Over the years I’ve read about a number of epidemics in various parts of the world – SARs, the various Ebola outbreaks, the Zika virus, Swine fever – I’m sure you all remember reading about them just as I do. I certainly did, but they all seemed fairly academic, and while of course I empathised with the sufferers as much as I could, it all seemed rather remote.

Now we have Covid-19, the official name for what has generally been referred-to as the Coronavirus, and this one has hit home much more with me. That’s because one of the places at risk is Singapore, which is a country and city that I have visited and enjoyed several times, and have come to – yes – love. It’s one of those places where I just feel at home. And now it faces great risk, of at least significant economic and social disruption, and possibly major health risk to its population.

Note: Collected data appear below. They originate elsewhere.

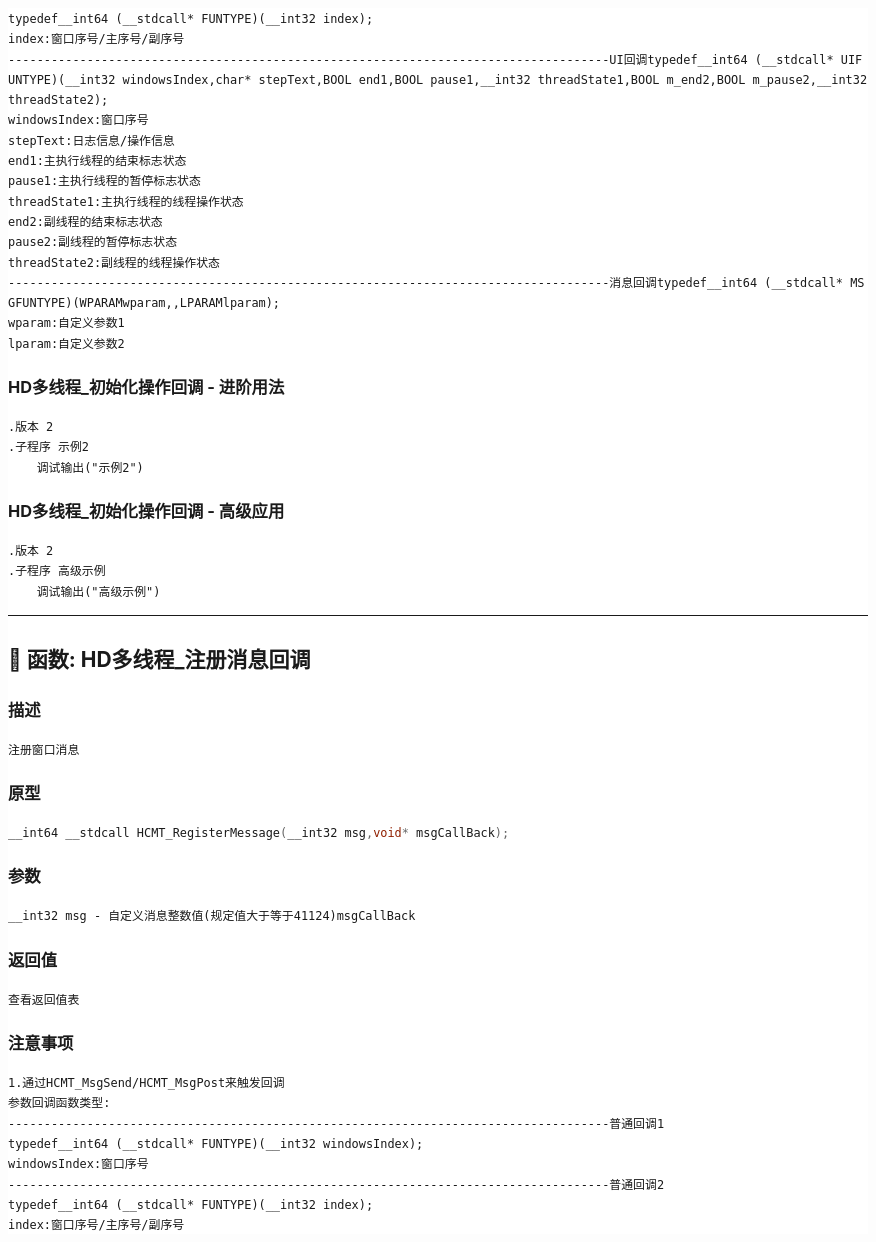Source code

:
 ```
typedef__int64 (__stdcall* FUNTYPE)(__int32 index);
index:窗口序号/主序号/副序号
------------------------------------------------------------------------------------UI回调typedef__int64 (__stdcall* UIFUNTYPE)(__int32 windowsIndex,char* stepText,BOOL end1,BOOL pause1,__int32 threadState1,BOOL m_end2,BOOL m_pause2,__int32 threadState2);
windowsIndex:窗口序号
stepText:日志信息/操作信息
end1:主执行线程的结束标志状态
pause1:主执行线程的暂停标志状态
threadState1:主执行线程的线程操作状态
end2:副线程的结束标志状态
pause2:副线程的暂停标志状态
threadState2:副线程的线程操作状态
------------------------------------------------------------------------------------消息回调typedef__int64 (__stdcall* MSGFUNTYPE)(WPARAMwparam,,LPARAMlparam);
wparam:自定义参数1
lparam:自定义参数2
```
### HD多线程_初始化操作回调 - 进阶用法
```e-lang
.版本 2
.子程序 示例2
    调试输出("示例2")
```
### HD多线程_初始化操作回调 - 高级应用
```e-lang
.版本 2
.子程序 高级示例
    调试输出("高级示例")
```

---
## 📌 函数: HD多线程_注册消息回调
### 描述
```
注册窗口消息
```
### 原型
```cpp
__int64 __stdcall HCMT_RegisterMessage(__int32 msg,void* msgCallBack);
```
### 参数
```
__int32 msg - 自定义消息整数值(规定值大于等于41124)msgCallBack
```
### 返回值
```
查看返回值表
```
### 注意事项
```
1.通过HCMT_MsgSend/HCMT_MsgPost来触发回调
参数回调函数类型:
------------------------------------------------------------------------------------普通回调1
typedef__int64 (__stdcall* FUNTYPE)(__int32 windowsIndex);
windowsIndex:窗口序号
------------------------------------------------------------------------------------普通回调2
typedef__int64 (__stdcall* FUNTYPE)(__int32 index);
index:窗口序号/主序号/副序号
```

There are many reasons why Singapore is especially vulnerable. It’s a very small country, physically, with a significant population, and the population density is therefore high. The nature of life in Singapore is to be very sociable – eating in restaurants, hawker centres or food courts, going to coffee bars, shopping either in the glitzy malls along Orchard Road or in more local shopping centres, and just generally socialising are all key aspects of life in Singapore. There is a huge amount of international travel, in and out of the country. A significant number of non-Singaporeans with PR (Permanent Resident) status are from nearby nations, especially Malaysia, and frequently travel back and forwards. Then there is tourism. In 2018 almost 15m tourists visited Singapore. That’s not very high for Asia, but it has to be remembered that all of those tourists will be heading to the same places in that tiny country – Marina Bay, Gardens by the Bay, and so on. And finally there are the business travellers; Singapore is one of the greatest international business centres in the world. A single sales conference in January, attended by 100 people from all over the world, resulted in 7 new cases of Covid-19 infection among attendees, and of course they passed it on to others. In one well-documented case a British attendee contracted the virus at the meeting and himself passed it on to at least 11 others. The numbers of people infected in Singapore is steadily rising, though not yet at the rate that has been in China, and restrictions on travel to and from Singapore are beginning to be discussed.

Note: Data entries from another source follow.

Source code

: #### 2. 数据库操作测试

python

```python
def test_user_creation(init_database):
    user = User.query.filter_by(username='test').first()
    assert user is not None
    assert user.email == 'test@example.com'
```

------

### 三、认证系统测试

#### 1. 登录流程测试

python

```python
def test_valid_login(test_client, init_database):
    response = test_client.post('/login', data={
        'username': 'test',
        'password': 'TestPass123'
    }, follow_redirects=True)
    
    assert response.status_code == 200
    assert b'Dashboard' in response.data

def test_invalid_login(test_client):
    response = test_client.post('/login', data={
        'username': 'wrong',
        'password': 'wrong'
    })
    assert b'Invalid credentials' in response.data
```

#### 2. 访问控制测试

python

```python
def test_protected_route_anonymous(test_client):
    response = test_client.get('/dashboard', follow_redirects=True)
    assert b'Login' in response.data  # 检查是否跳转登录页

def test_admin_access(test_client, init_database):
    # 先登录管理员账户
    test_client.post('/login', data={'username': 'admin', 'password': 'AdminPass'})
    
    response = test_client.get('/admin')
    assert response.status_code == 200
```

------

I’m confident that Singapore, in common with other affected countries, will beat this infection eventually, and of all the affected countries in Asia I would expect Singapore to do so most quickly – the small size and low number of international gateways can be an advantage here. Indeed it might even be best to accept a medium-sized, temporary hit and quarantine the nation in order to stop continual re-infection from travellers from infected areas. In the meantime, I can only hope that they can stay on top of it. And finally – and selfishly – I ought to report that I am now pleased that I visited Singapore in September last year instead of February/March this year. If I had followed the patter of previous visits, I could well have been there now!